What needs to be done:
Can you lay out every line of the entries below as a Markdown table with the columns "Row" and "Entry line", numbering each row and skipping blank lines and the pictures?

Provided data:
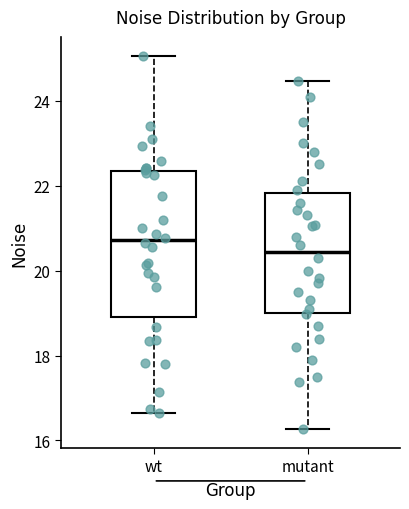

Which box has the highest median line?

wt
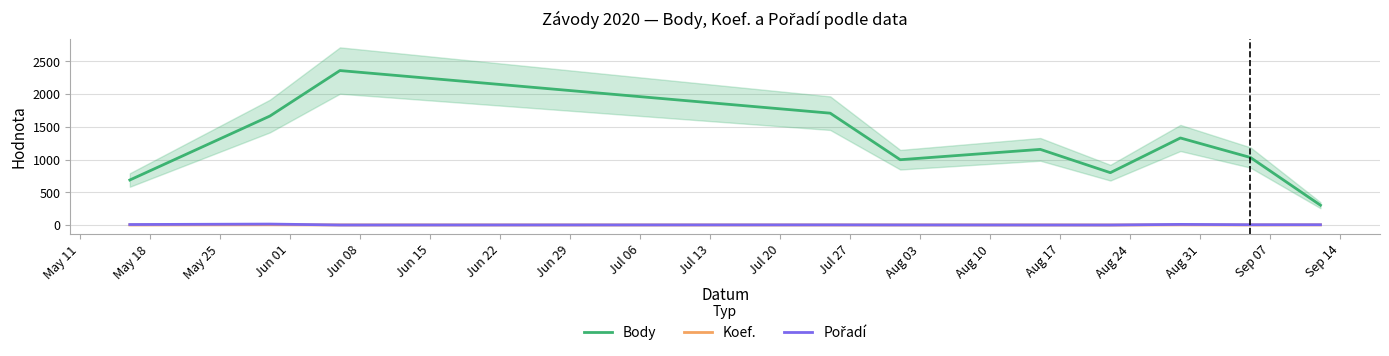

True or false: Koef. and Body intersect in this chart.

False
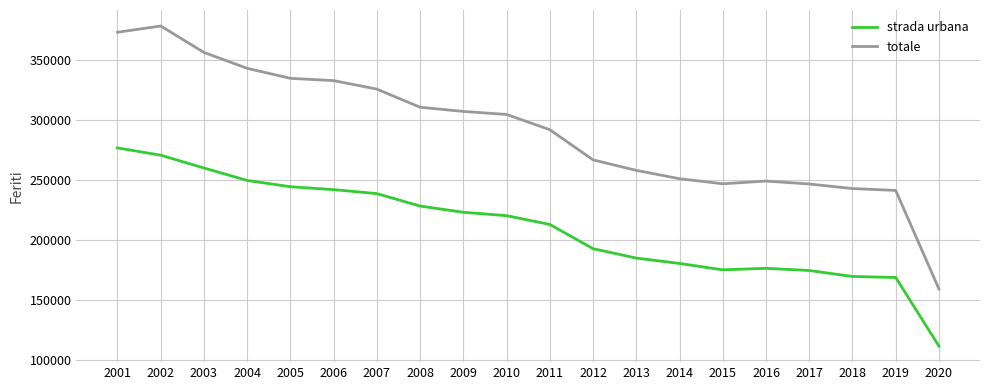

What is the average value of the strada urbana series?

210088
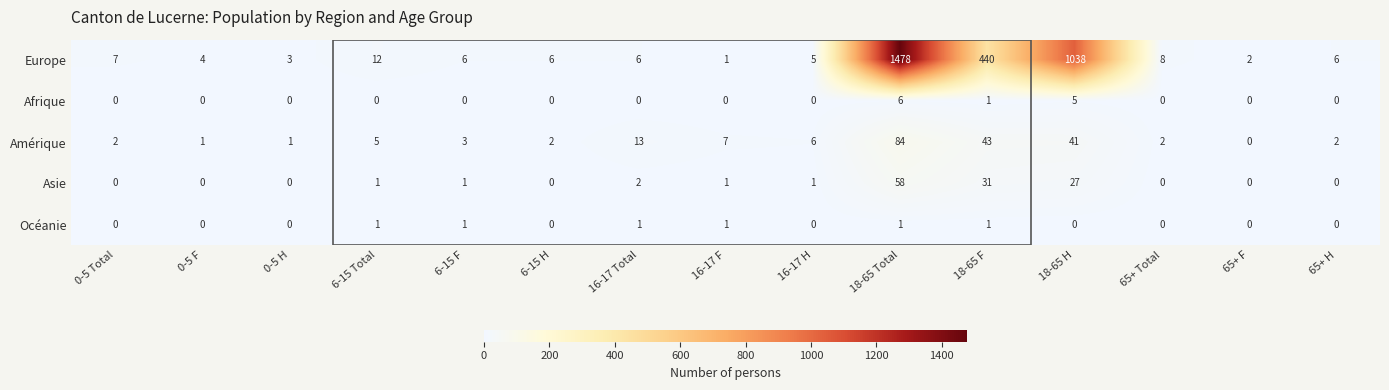

Where does the Amérique series first go above 3?

6-15 Total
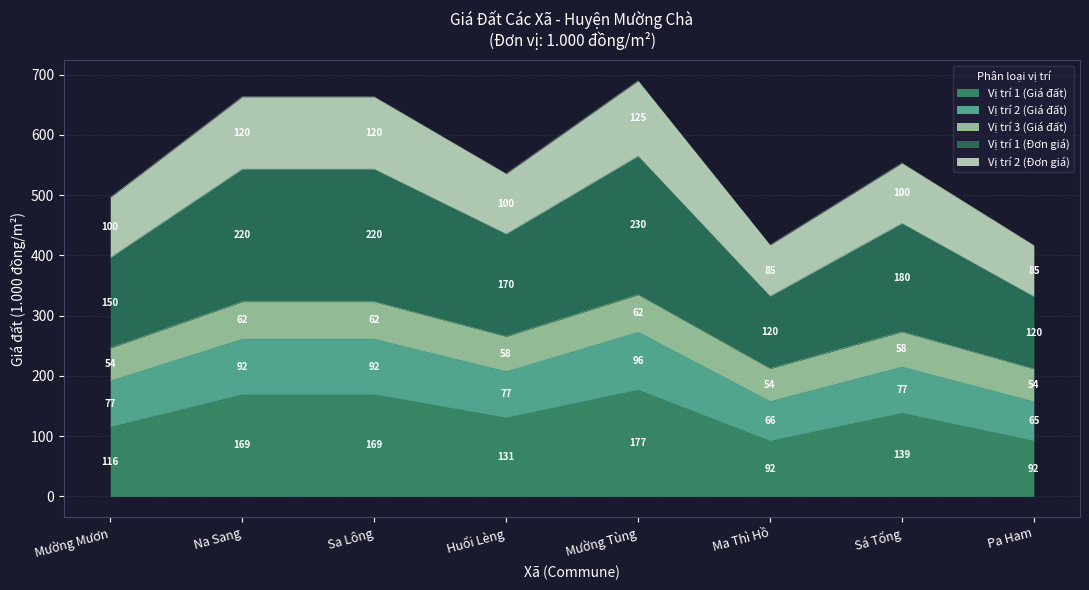

True or false: Vị trí 2 (Giá đất) has a value of 261.8 at Na Sang.

True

Answer to this exercise:
| Row | Entry line |
|---|---|
| 1 | Which box has the highest median line? |
| 2 | wt |
| 3 | True or false: Koef. and Body intersect in this chart. |
| 4 | False |
| 5 | What is the average value of the strada urbana series? |
| 6 | 210088 |
| 7 | Where does the Amérique series first go above 3? |
| 8 | 6-15 Total |
| 9 | True or false: Vị trí 2 (Giá đất) has a value of 261.8 at Na Sang. |
| 10 | True |